Vaccins : L'Europe a "manqué d'ambition, de folie", estime Emmanuel Macron
Emmanuel Macron à Paris, le 23 mars 2021.

publié le jeudi 25 mars 2021 à 11h14

Le président a reconnu que les pays européens avaient mal anticipé la rapidité du monde de la recherche scientifique pour mettre au point des vaccins.

"Nous, on n'a pas été assez vite, assez fort". Emmanuel Macron a estimé mercredi 24 mars que l'Europe avait manqué "d'ambition" dans la course aux vaccins, ce qui expliquerait les difficultés qu'elle rencontre aujourd'hui pour se procurer des doses.

Interrogé par Nikos Aliagas sur la chaîne de télévision grecques ERT, Emmanuel Macron a reconnu ne pas avoir "pensé que ça irait aussi vite".

"Les Américains ont eu un mérite dès l'été 2020, ils ont dit: 'on met le paquet et on y va'. Et donc ils ont plus (de vaccins). Ils ont eu plus d'ambition que nous. Et le quoi qu'il en coûte qu'on a appliqué pour les mesures d'accompagnement, eux l'ont appliqué pour les vaccins et la recherche", selon lui.


"Nous, on n'a pas été assez vite, assez fort là-dessus. C'est tout à fait vrai et on a pensé que le vaccin mettrait du temps à décoller (...) Et donc, on a sans doute moins rêvé aux étoiles que certains autres. Et je pense que ça doit être une leçon pour nous-mêmes.

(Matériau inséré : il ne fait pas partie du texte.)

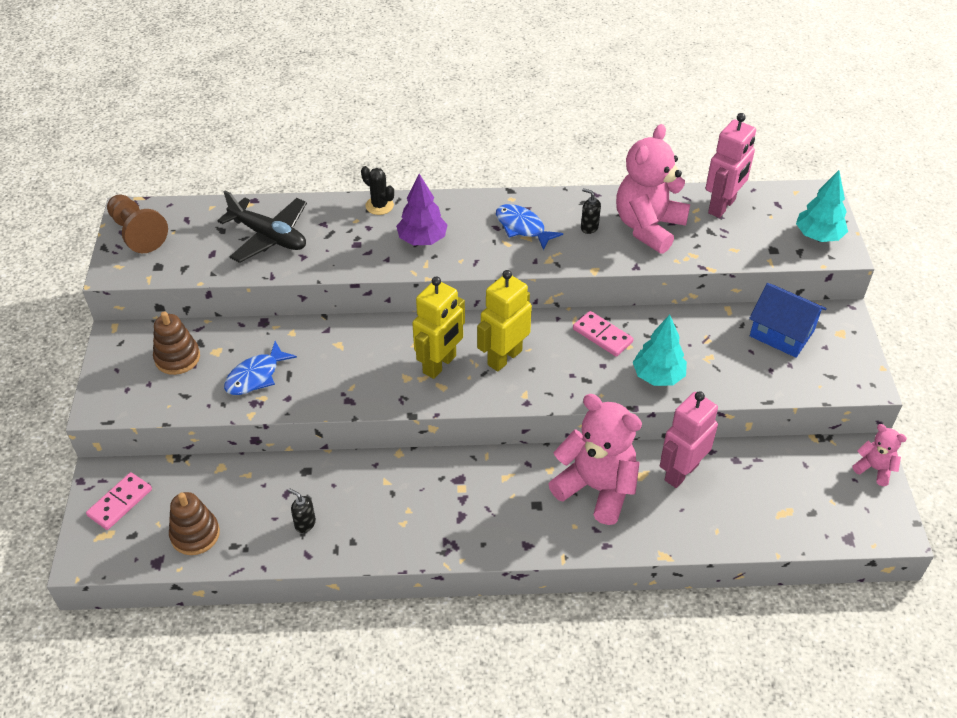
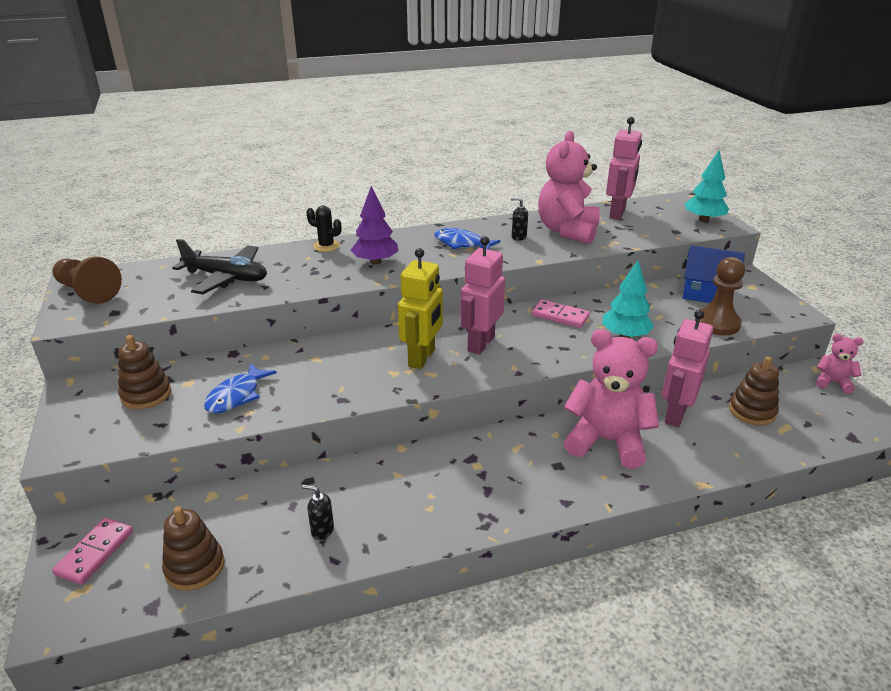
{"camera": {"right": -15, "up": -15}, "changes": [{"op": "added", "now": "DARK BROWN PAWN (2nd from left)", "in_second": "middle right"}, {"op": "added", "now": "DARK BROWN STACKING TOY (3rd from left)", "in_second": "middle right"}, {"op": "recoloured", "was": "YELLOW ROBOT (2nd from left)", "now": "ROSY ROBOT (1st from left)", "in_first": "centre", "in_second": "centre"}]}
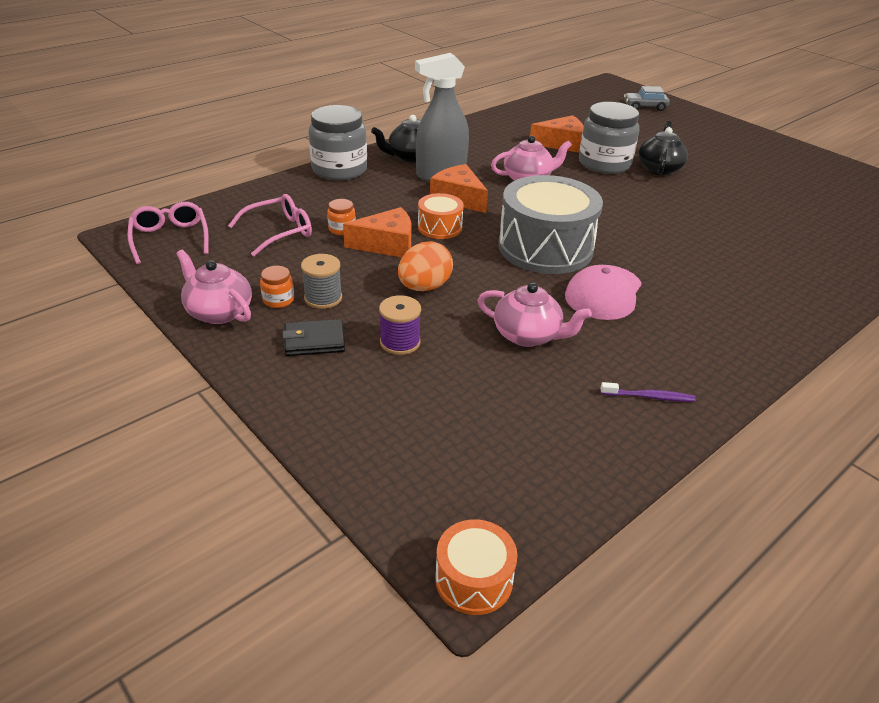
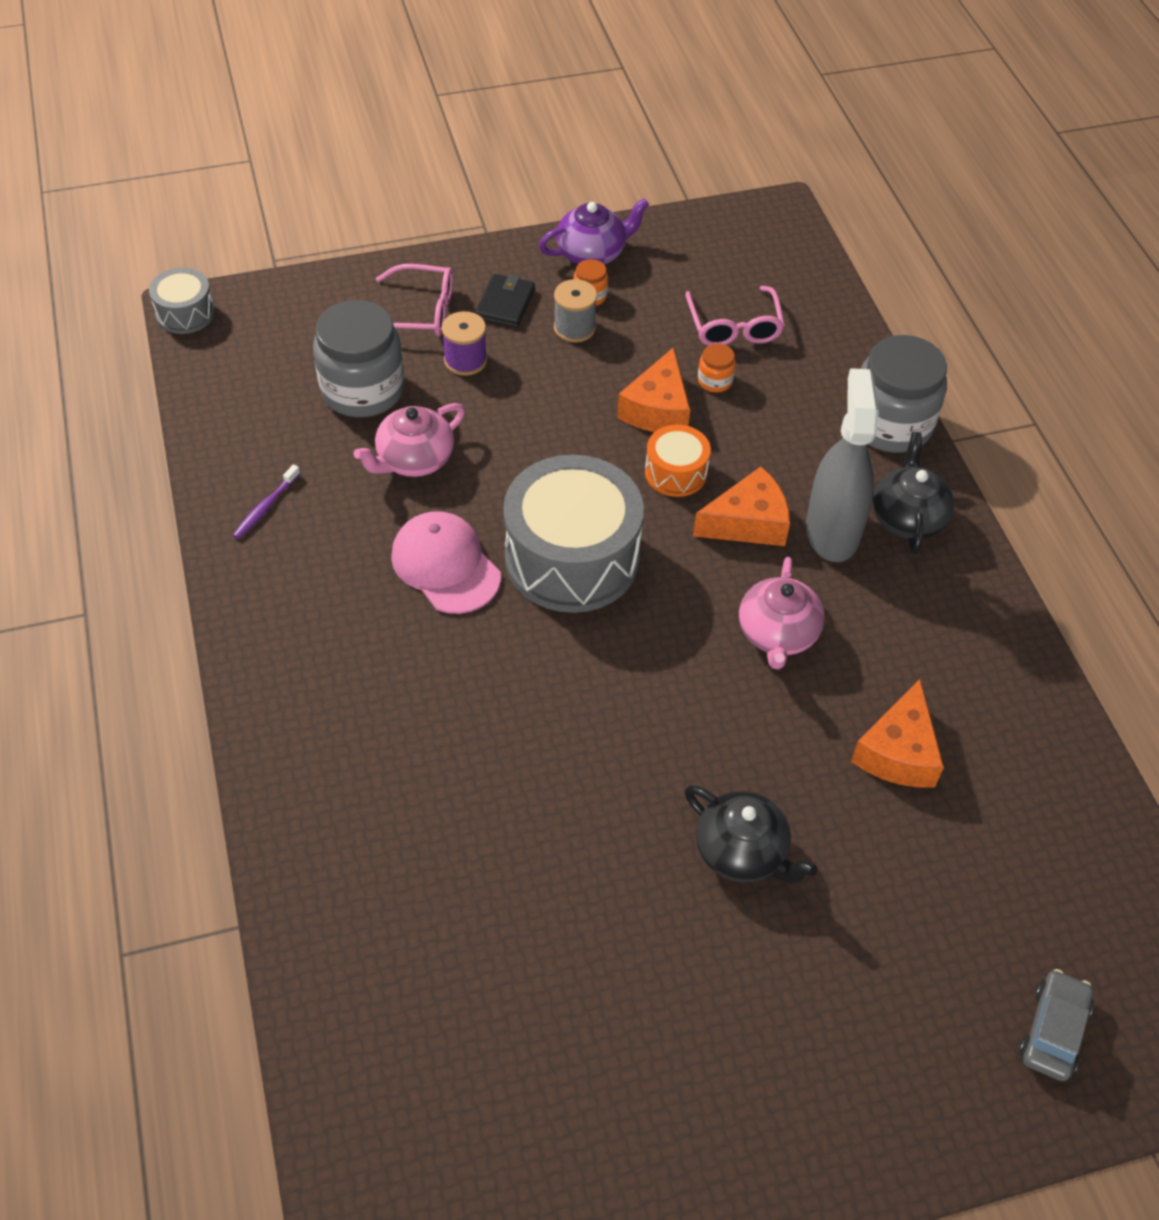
{"camera": {"right": 115, "up": 15}, "changes": [{"op": "removed", "was": "ORANGE EGG", "in_first": "centre"}, {"op": "moved", "was": "ROSY GLASSES (1st from left)", "in_first": "top left", "in_second": "top centre"}, {"op": "moved", "was": "GRAY JAR (2nd from left in the first image)", "now": "GRAY JAR (1st from left)", "in_first": "top right", "in_second": "top left"}, {"op": "recoloured", "was": "ROSY CHINA TEAPOT (1st from left)", "now": "VIOLET CHINA TEAPOT", "in_first": "middle left", "in_second": "top centre"}, {"op": "recoloured", "was": "ORANGE SNARE DRUM (2nd from left)", "now": "GRAY SNARE DRUM (1st from left)", "in_first": "bottom centre", "in_second": "top left"}]}
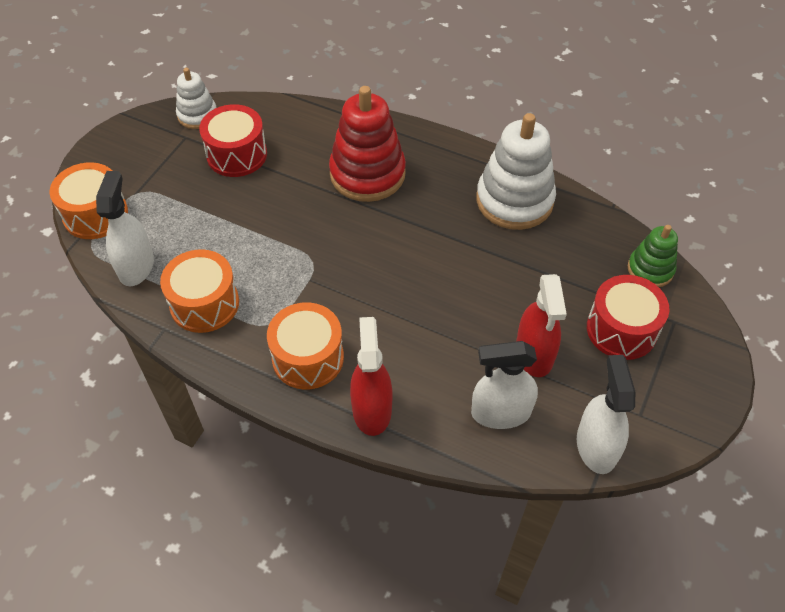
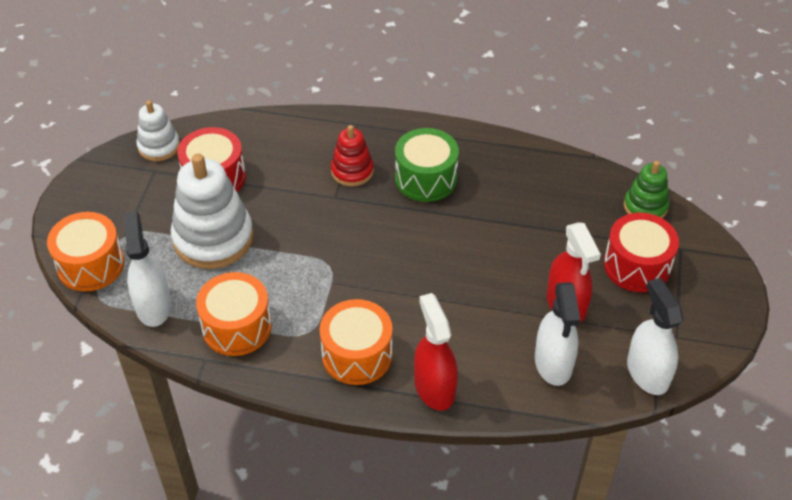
{"camera": {"right": -15, "up": -5}, "changes": [{"op": "added", "now": "EMERALD SNARE DRUM", "in_second": "top centre"}, {"op": "moved", "was": "SNOW-WHITE STACKING TOY (2nd from left)", "in_first": "top centre", "in_second": "middle left"}, {"op": "turned", "was": "SNOW-WHITE SPRAY CLEANER (2nd from left)", "in_first": "centre", "in_second": "bottom right", "clockwise": -75}, {"op": "resized", "was": "CRIMSON STACKING TOY", "in_first": "top centre", "in_second": "top centre", "ratio": 0.56}]}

On a eu tort de manquer d'ambition, j'allais dire de folie, de dire: +c'est possible et on y va+. On est trop rationnel peut-être", estime-t-il.

Conséquence : aujourd'hui, les Européens ont du mal à se procurer suffisamment de doses pour vacciner efficacement la population. "On est en train de rattraper. On est un peu un diesel. On ne peut plus trop parler dans les temps qui courent de ces moteurs, mais ça démarre lentement et ça va loin", a déclaré le chef de l'État. L'Union européenne "a commandé 2,5 milliards de doses, donc largement de quoi faire pour nous, pour la solidarité, pour prévoir la suite. Nous serons, d'ici au deuxième semestre, l'espace qui produira le plus de vaccins au monde", a-t-il ajouté, interrogé par le populaire animateur franco-grec dans la salle des fêtes de l'Élysée.

Emmanuel Macron défend par ailleurs l'importance "d'avoir une vraie vaccination européenne" et "des règles claires pour qu'au sein de l'espace européen on puisse rouvrir" d'ici l'été avec la mise en place d'un certificat sanitaire, actuellement en discussion au niveau de l'UE.

Interrogé sur les déclarations du président, le porte-parole du gouvernement, Gabriel Attal, a confirmé que la stratégie vaccinale doit se décider au niveau européen. "Si on avait voulu se mettre au niveau des États-Unis en matière de recherche pour trouver un vaccin, c'est au niveau européen que ça se passe, on le sait, pour rivaliser en termes de moyens, de force de frappe", a-t-il expliqué jeudi sur France Inter

"On peut reconnaître que l'Europe n'a pas été pleinement au rendez-vous de son histoire sur cette question du vaccin", a encore déclaré Gabriel Attal.